何のために「感情表現パネル」の取り組みを行うかというと、 まず自分の気持ちをきちんと見つめ、それを表そうということがあります。それによって保育者が何か対応したり、友達がどうこうしたりということが一番の目的ではなく、自分で自分のことを客観視しコントロールすることをまずは大事にしようと考えています。そうはいっても、「どうして?」と問うことや、その気持ちに共感することはあるとは思いますが。 人には様々な感情があります。それによって心が動きます。

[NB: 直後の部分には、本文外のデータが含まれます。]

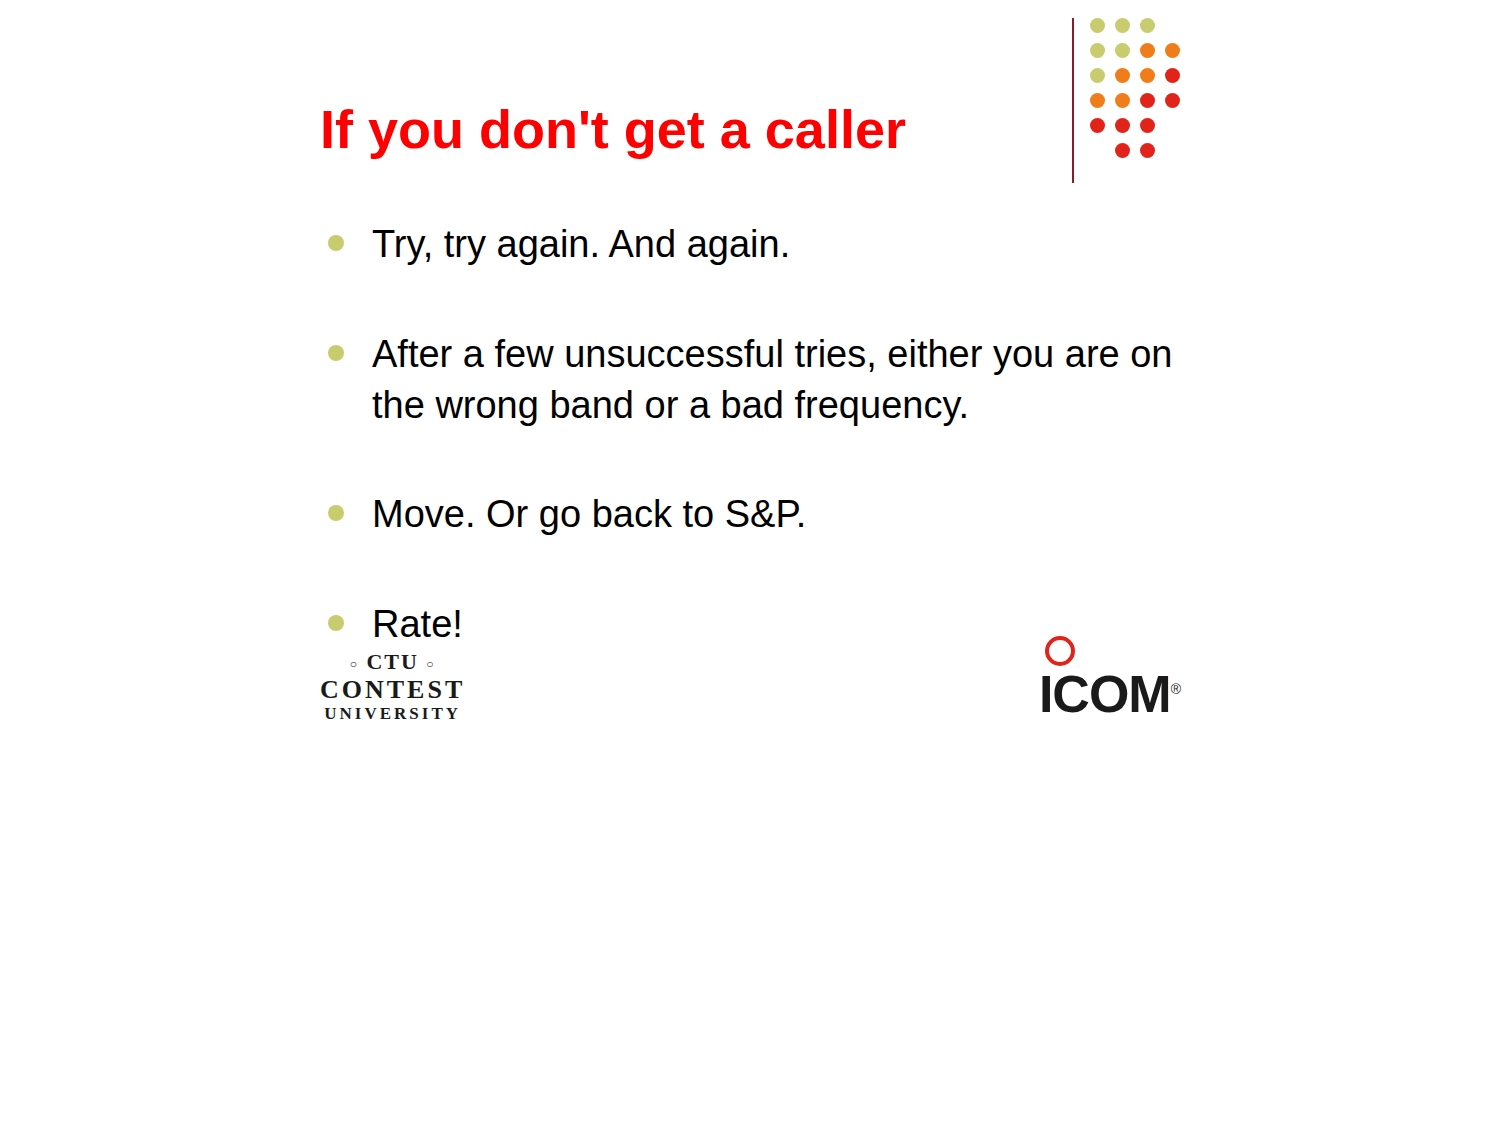If you don't get a caller
Try, try again. And again.
After a few unsuccessful tries, either you are on the wrong band or a bad frequency.
Move. Or go back to S&P.
Rate!
○ CTU ○
CONTEST
UNIVERSITY
ICOM®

そして、その動きに気持ちがついていかず悩むこともよくあります。でもそうした感情をコントロールできるようにならなければなりません。原因究明や問題解決よりも、まずは感情をうまくコントロールできることが重要になってきます。そのためにも、まず自分の感情に気づくことが大切です。そして、自分の感情と考えを受け入れることが大事です。この「感情表現パネル」を使って、少しでも自分の感情に正面から向き合えるようになってくれればと思います。感情の大切さについては他にも思いがありますが、今回はここまでにしておきます。ちなみに初の試みなので、まずは職員が試しにこのパネルを使用しているのですが、もし誰かが「ほっといて」のパネルに洗濯ばさみをつけていたらどう対応しようか?と、ちょっとドキドキしています。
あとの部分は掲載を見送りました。